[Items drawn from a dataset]
◇ ◇ ◇ ◇

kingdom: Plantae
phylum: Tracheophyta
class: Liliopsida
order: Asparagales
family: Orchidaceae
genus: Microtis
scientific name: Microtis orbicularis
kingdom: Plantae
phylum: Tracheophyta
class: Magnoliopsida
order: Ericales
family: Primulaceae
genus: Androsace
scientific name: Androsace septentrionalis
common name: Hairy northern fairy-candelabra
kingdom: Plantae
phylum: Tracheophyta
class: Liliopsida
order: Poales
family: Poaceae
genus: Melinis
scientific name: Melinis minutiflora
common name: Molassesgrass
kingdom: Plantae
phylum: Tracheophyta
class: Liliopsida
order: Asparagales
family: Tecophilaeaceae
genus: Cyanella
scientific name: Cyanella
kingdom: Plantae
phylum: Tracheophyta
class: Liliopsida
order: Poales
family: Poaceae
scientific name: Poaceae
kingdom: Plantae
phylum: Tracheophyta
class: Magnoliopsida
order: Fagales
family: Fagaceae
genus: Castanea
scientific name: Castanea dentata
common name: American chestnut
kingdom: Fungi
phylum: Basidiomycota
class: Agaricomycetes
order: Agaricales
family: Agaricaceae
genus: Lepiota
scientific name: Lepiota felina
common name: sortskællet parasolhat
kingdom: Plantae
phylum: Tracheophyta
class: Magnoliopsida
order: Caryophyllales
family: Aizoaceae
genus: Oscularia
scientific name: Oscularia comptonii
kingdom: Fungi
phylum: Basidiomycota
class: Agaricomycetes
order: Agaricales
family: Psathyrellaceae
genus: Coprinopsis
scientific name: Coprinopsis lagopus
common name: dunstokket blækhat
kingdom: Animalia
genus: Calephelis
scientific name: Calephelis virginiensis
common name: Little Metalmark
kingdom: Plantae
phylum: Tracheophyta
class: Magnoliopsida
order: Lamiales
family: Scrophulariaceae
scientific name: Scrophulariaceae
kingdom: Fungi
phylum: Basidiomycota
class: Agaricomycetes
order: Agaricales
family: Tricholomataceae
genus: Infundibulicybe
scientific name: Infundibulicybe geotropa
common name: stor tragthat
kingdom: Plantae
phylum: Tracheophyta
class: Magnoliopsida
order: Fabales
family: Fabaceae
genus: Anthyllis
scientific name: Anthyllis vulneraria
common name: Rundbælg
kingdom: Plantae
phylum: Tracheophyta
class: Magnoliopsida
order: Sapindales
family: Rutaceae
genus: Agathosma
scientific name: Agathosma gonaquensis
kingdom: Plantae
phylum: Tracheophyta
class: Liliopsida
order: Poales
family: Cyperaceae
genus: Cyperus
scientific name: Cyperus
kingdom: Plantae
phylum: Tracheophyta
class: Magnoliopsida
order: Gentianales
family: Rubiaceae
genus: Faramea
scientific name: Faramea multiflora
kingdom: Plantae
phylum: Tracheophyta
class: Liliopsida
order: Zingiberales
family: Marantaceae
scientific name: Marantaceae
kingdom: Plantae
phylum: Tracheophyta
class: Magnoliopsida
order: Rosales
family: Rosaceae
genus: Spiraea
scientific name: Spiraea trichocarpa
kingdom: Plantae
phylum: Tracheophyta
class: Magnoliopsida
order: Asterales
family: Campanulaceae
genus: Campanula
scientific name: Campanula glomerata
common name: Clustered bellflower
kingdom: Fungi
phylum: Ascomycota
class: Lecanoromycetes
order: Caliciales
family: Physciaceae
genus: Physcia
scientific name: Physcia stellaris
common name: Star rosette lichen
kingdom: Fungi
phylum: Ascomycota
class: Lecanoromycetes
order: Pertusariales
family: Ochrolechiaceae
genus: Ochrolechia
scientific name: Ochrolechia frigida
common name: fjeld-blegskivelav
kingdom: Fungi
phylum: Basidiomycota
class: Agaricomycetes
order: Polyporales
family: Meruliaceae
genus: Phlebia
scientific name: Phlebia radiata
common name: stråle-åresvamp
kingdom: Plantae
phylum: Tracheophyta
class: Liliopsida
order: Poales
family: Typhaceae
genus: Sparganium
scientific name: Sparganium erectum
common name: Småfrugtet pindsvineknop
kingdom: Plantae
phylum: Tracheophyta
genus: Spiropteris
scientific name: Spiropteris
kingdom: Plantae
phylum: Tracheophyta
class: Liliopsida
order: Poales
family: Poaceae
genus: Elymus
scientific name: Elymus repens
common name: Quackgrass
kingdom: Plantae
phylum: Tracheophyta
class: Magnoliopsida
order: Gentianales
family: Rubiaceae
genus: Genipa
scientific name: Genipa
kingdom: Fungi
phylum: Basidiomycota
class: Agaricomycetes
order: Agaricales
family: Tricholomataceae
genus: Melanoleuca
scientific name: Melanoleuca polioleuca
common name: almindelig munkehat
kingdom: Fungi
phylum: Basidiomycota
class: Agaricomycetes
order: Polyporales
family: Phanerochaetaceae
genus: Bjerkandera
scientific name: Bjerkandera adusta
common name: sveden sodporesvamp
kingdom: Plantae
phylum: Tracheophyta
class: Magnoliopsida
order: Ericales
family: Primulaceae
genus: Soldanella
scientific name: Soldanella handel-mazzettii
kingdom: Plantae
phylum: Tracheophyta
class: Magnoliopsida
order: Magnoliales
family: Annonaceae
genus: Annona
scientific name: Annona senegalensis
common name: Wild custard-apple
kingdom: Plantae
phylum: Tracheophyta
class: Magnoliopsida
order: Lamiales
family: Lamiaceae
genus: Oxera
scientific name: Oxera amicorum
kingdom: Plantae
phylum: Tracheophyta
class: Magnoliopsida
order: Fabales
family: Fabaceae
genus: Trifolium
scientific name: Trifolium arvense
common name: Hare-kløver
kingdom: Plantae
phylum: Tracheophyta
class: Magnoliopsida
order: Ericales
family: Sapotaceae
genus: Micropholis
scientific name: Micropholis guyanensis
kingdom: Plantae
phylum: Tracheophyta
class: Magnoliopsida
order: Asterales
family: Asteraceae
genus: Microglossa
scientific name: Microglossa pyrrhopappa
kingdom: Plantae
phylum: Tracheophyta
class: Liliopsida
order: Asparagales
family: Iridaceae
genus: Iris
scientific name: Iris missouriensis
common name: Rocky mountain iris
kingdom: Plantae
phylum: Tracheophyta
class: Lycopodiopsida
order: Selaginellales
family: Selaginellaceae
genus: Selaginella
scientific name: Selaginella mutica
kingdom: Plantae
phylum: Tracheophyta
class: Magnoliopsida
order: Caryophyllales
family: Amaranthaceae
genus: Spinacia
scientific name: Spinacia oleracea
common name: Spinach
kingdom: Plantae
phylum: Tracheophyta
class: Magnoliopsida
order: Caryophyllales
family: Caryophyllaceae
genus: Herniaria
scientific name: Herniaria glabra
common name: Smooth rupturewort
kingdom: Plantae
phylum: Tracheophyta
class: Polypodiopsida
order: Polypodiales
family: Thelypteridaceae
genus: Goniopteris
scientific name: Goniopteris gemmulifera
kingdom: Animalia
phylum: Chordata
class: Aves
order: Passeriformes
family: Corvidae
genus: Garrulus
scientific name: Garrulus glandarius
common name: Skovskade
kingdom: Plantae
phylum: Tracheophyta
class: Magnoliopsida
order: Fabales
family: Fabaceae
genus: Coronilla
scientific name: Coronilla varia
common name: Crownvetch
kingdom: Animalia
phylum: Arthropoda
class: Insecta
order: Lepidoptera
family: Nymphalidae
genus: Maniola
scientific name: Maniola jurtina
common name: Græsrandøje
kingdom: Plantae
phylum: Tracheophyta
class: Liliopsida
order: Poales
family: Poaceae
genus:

◇ ◇ ◇ ◇

:: To be done ::
Quote word for word the lines of the listing from the one containing "genus: Maniola" through the last line of the listing, including both of those lines.

:: Finished answer ::
genus: Maniola
scientific name: Maniola jurtina
common name: Græsrandøje
kingdom: Plantae
phylum: Tracheophyta
class: Liliopsida
order: Poales
family: Poaceae
genus:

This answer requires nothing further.